1) Name of the investment: Geothermal energy project BH 1 ORC system for the generation of electricity through the use of geothermal energy in Bors. Jud Bihor - Romania.
The execution of the project is managed by Mr. AVRAM GIGEL DORU as project manager.
2) Investment location: Bors - Bihor Romania
a) Connections:
- Investment involves the existence of electrical networks for energy products and thus connection investment plan and a connection to NPS project will be carried out following NPS.
- Water: a drilling depth of water required to carry out production process will be obtained. These holes drills in the design.
- Channelling: Staff structure consisting of a total of 4 people, which will serve the plant and which will acquire a pit ecological and to the extent approved are installed.
b) Permissions, releases and agreements necessary:
It will end in agreement with Sc Transgex SRL Contractual Perimeter for investment. Take the following license:
- ATR (connection permit) Area of energy operators;
- approval for the establishment of ANRE;
- building permit from the local authority;
3.) The proposed technical solution: Proposed installation tree geothermal energy from the scope of research for the generation of electricity and thermal residual values gives:
- electricity produced: 16.8 MWp, of which:
- Heat 170grC ... 210grC to 80 l / sec ... 140l / sec
4) technical description: Water from the bore is required with a minimum of 170 ° C and is led through the plant ORC where electrical energy is generated via the turbines and generators. After this process, the remaining temperature of 60 ° C. is passed on and used by the commune. Subsequently, the water is directed into the second bore
Subproject called:
Energy recovery of heat from the system.
4) Project implementation dates:
Work will be expected for a period of up to 14 months from approving ATR and building permit.

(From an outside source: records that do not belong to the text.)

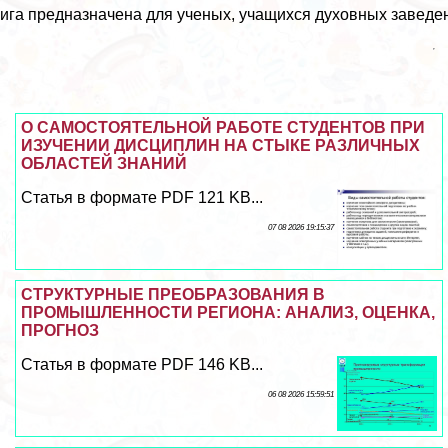
ига предназначена для ученых, учащихся духовных заведени
О САМОСТОЯТЕЛЬНОЙ РАБОТЕ СТУДЕНТОВ ПРИ
ИЗУЧЕНИИ ДИСЦИПЛИН НА СТЫКЕ РАЗЛИЧНЫХ
ОБЛАСТЕЙ ЗНАНИЙ
Статья в формате PDF 121 KB...
07 08 2026 19:15:37
СТРУКТУРНЫЕ ПРЕОБРАЗОВАНИЯ В
ПРОМЫШЛЕННОСТИ РЕГИОНА: АНАЛИЗ, ОЦЕНКА,
ПРОГНОЗ
Статья в формате PDF 146 KB...
06 08 2026 15:59:51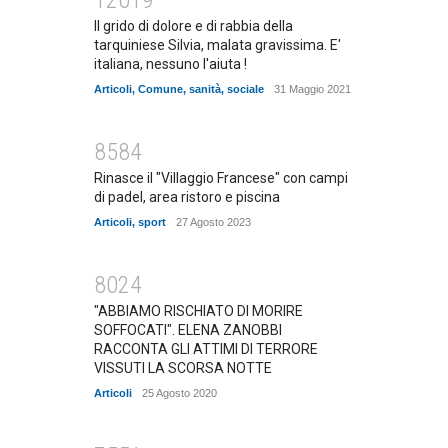
Il grido di dolore e di rabbia della
tarquiniese Silvia, malata gravissima. E'
italiana, nessuno l'aiuta !
Articoli
,
Comune
,
sanità
,
sociale
31 Maggio 2021
8584
Rinasce il "Villaggio Francese" con campi
di padel, area ristoro e piscina
Articoli
,
sport
27 Agosto 2023
8024
"ABBIAMO RISCHIATO DI MORIRE
SOFFOCATI". ELENA ZANOBBI
RACCONTA GLI ATTIMI DI TERRORE
VISSUTI LA SCORSA NOTTE
Articoli
25 Agosto 2020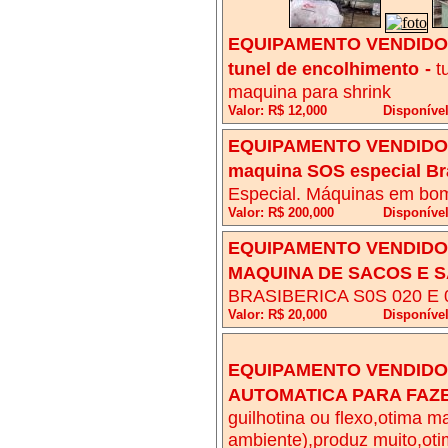
EQUIPAMENTO VENDIDO!
tunel de encolhimento
-
t
maquina para shrink
Valor: R$ 12,000
Disponíve
EQUIPAMENTO VENDIDO!
maquina SOS especial Br
Especial. Máquinas em bom
Valor: R$ 200,000
Disponível
EQUIPAMENTO VENDIDO!
MAQUINA DE SACOS E 
BRASIBERICA S0S 020 E 
Valor: R$ 20,000
Disponíve
EQUIPAMENTO VENDIDO!
AUTOMATICA PARA FAZE
guilhotina ou flexo,otima m
ambiente),produz muito,oti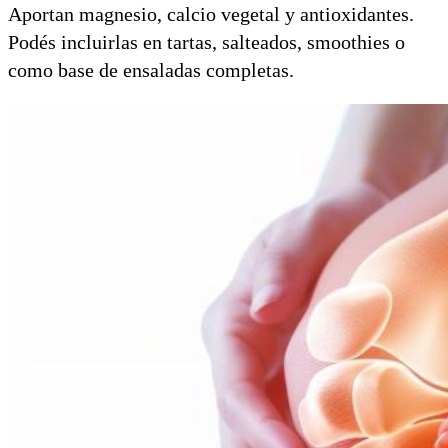
Aportan magnesio, calcio vegetal y antioxidantes.
Podés incluirlas en tartas, salteados, smoothies o
como base de ensaladas completas.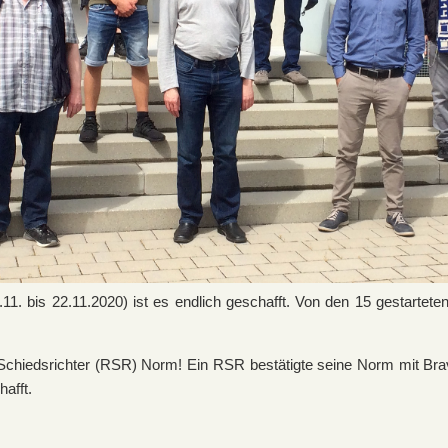
11. bis 22.11.2020) ist es endlich geschafft. Von den 15 gestartet
 Schiedsrichter (RSR) Norm! Ein RSR bestätigte seine Norm mit Bra
afft.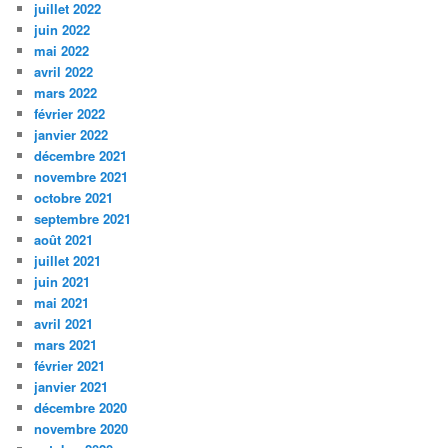
juillet 2022
juin 2022
mai 2022
avril 2022
mars 2022
février 2022
janvier 2022
décembre 2021
novembre 2021
octobre 2021
septembre 2021
août 2021
juillet 2021
juin 2021
mai 2021
avril 2021
mars 2021
février 2021
janvier 2021
décembre 2020
novembre 2020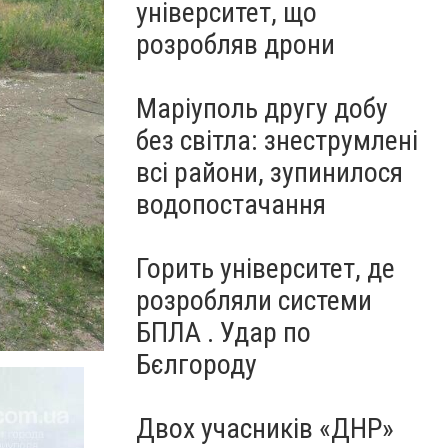
університет, що
розробляв дрони
Маріуполь другу добу
без світла: знеструмлені
всі райони, зупинилося
водопостачання
Горить університет, де
розробляли системи
БПЛА . Удар по
Бєлгороду
Двох учасників «ДНР»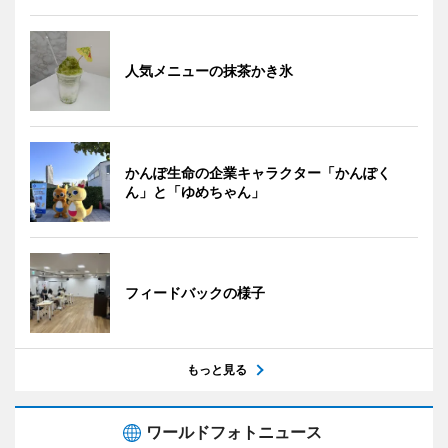
人気メニューの抹茶かき氷
かんぽ生命の企業キャラクター「かんぽく
ん」と「ゆめちゃん」
フィードバックの様子
もっと見る
ワールドフォトニュース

• Pannonian Basin is a typical back ark basin with a complex evolution
• It has several shorting strike slip and rifting periods
• The most important factor is a crustal significant thinning and an important uplift of the Mohorovicici unconformity. The main consequence of these processes is an
important geothermal anomaly consisting of a high thermal flux and abnormal temperature gradients.
• Thermal effects lead to subsidence by changing the density structure of the lithosphere so that the isostatic balance is changed.
• The lithosphere can heat up quickly (e.g. via intrusions) but cools more slowly by conduction. If conduction is the primary means of cooling, the lithosphere cools first as a function of the square-root of time and then, after a few tens of millions years, it cools as an exponential.
• As the lithosphere cools, it subsides because colder rock is denser and less buoyant than warm rock. The total amount of time for the lithosphere to cool by conduction is about 150-200 million years.
• Everything else being equal, the total amount of subsidence during cooling is exactly equal to the total amount of uplift during heating. Therefore, is no net subsidence.
Other event must occur to create basin a basin by thermal processes. These processes include: erosion of uplifted areas, thickening of the mantle lid during cooling, or thinning of the crust.
The Pannonian Basin as a representative intermountain or interarc basin was formed mainly during the Neogene by successive and continuous submergence. There was an interaction between depositional subsidence, uplift and erosion. Thus a close relation between sediments and tectonics can be recognized.
The architecture of the overall depression indicates the existence of a combination of normal sedimentary basin and a primary dynamic one that endows it with a complex character.
The rate of subsidence was different in space and time and, as a consequence, many sub- basins of different shapes and depths were formed. The maximum subsidence took place in the Pliocene.
The sedimentary environment had developed progressively from early marine through lacustrine to late fluviatile character, followed by a combination of transgressive and regressive marine to lacustrine processes with intervening deltaic phenomena from Miocene to the Quaternary. A clear cyclic pattern of the Pliocene and Pleistocene sedimentation is indicative of tectonic, eustatic and provenance fluctuation. The closing member of the entire Neogene sedimentary prism is the fluviatile-deltaic Quaternary sequence, which has a maximum total thickness of 800 m. The lower part of the overall sedimentary sequence consists of Miocene and/or Pliocene basal conglomerates and autoclastic rocks, then a subsequent marly to shaly formation with here-and- there layered organic limestone formations of Tortonian age. The total thickness of Miocene is varying from a few ten meters to 3000 m. The Pliocene sequence is characterized exclusively by arenaceous to argillaceous sediments with some basal conglomerates. The total thickness of the entire Pliocene sequence may range up to 5000 m.
During the last 45 years the western part of Romania constituted the object of geological, hydrogeological and geophysical investigations. The works of several specialists have contributed to the geological and hydrogeological knowledge of the Romanian territory (part of the Pannonian basin). A particularly valuable contribution was achieved by the studies carried out by seismic, magneto-metric, air magneto-metric, geo-electric, gravimetric, more recently geothermic surveys whose results are recorded in the works performed by highly appreciated specialists and Institutes from Romania, Hungary, Iceland, Germany.